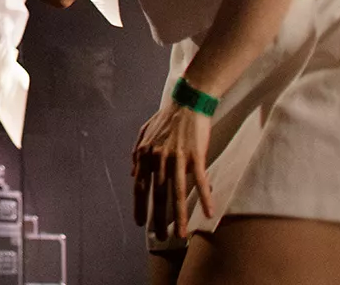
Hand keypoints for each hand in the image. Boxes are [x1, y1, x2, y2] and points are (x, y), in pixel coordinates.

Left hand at [131, 101, 214, 239]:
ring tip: (180, 235)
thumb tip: (131, 175)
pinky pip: (199, 181)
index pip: (139, 187)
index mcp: (145, 155)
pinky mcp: (195, 156)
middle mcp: (158, 159)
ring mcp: (176, 158)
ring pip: (177, 193)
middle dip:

**TASK TO COMPLETE:** When a line in the listing has the string "hand" in it, return that line.

**TASK SOLUTION:**
Hand keypoints for each hand in the image. Boxes are [x1, y1, x2, y2] and points are (x, y), in pixel coordinates.
Left hand at [131, 101, 214, 239]:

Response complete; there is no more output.